It's 6:10 AM Monday morning. I'm in the attic office at the Hemingway Birthplace home, my new writing space since being named the Writer-in-Residence here. I have a cup of French roast. One light shines in the room, just enough to illuminate the corner of the space. Miles Davis' So What plays softly out of my laptop's speaker. I write.
And I wait.
I've been in the house alone many times now. Early mornings are best. It's a cool, quiet, and a unique place to be and work. But I can't help wondering about the ghosts.
No one has said anything about any spirits, evidence of any Hemingway apparitions. But I wonder.
I write some more. It's going well. The story takes me places I wasn't sure I would go. I am being pulled along by something uncertain.
I sip coffee. I lower the volume on Miles Davis. I listen to the sound of my fingers tapping letters on the keyboard.

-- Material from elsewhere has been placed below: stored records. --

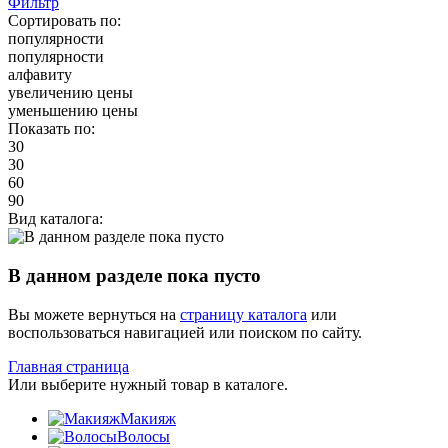
Фильтр
Сортировать по:
популярности
популярности
алфавиту
увеличению цены
уменьшению цены
Показать по:
30
30
60
90
Вид каталога:
В данном разделе пока пусто
Вы можете вернуться на
страницу каталога
или
воспользоваться навигацией или поиском по сайту.
Главная страница
Или выберите нужный товар в каталоге.
Макияж
Волосы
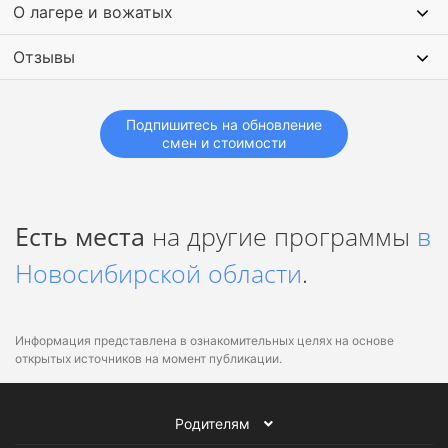
О лагере и вожатых
факторов социализации.
Образовательно-воспитательная – заключается в
Отзывы
образовательном и воспитательном воздействии на
ребенка со стороны всех субъектов системы.
Подпишитесь на обновление
смен и стоимости
Есть места
на другие программы
в
Новосибирской области
.
Информация представлена в ознакомительных целях на основе
открытых источников на момент публикации.
Родителям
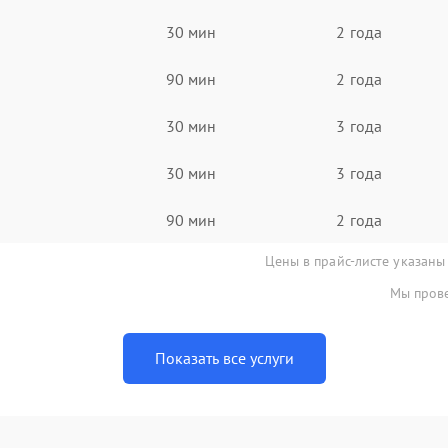
30 мин
2 года
90 мин
2 года
30 мин
3 года
30 мин
3 года
90 мин
2 года
Цены в прайс-листе указаны
Мы прове
Показать все услуги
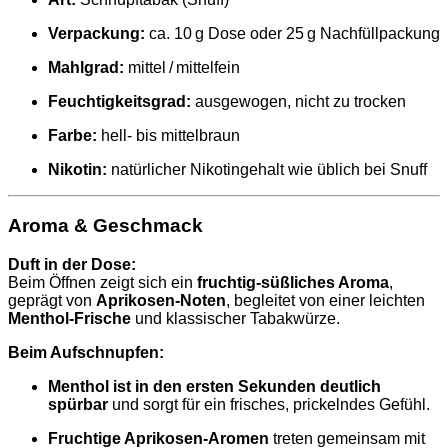
Verpackung:
ca. 10 g Dose oder 25 g Nachfüllpackung
Mahlgrad:
mittel / mittelfein
Feuchtigkeitsgrad:
ausgewogen, nicht zu trocken
Farbe:
hell‑ bis mittelbraun
Nikotin:
natürlicher Nikotingehalt wie üblich bei Snuff
Aroma & Geschmack
Duft in der Dose:
Beim Öffnen zeigt sich ein
fruchtig‑süßliches Aroma
,
geprägt von
Aprikosen‑Noten
, begleitet von einer leichten
Menthol‑Frische
und klassischer Tabakwürze.
Beim Aufschnupfen:
Menthol ist in den ersten Sekunden deutlich
spürbar
und sorgt für ein frisches, prickelndes Gefühl.
Fruchtige Aprikosen‑Aromen
treten gemeinsam mit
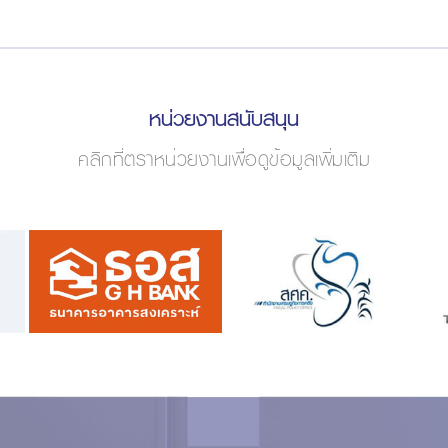
หน่วยงานสนับสนุน
คลิกที่ตราหน่วยงานเพื่อดูข้อมูลเพิ่มเติม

A few years ago, I was the Writer-in-Residence at the Jack Kerouac House in Orlando. It was the home where he had lived with his mother and where he wrote The Dharma Bums. A poet who had been a previous resident once wrote of the scratching sounds she would sometimes hear in the home, the branches of the massive old oak tree just outside the front door moving in the wind and scraping along the home's tin roof. The sounds of Jack's pencil writing words from heaven.
There is no tin roof here at the Hemingway home. No big old oak touching the roof. But there is something in this space, something I can't put my finger on just yet. A force, a simple presence. A ghost? Not sure about that. It seems silly to consider. But, well, maybe.
I take another sip of French roast. I write some more. Davis has now shifted to Coltrane on my Spotify playlist.
I do not feel alone.
I write some more. And I will write again.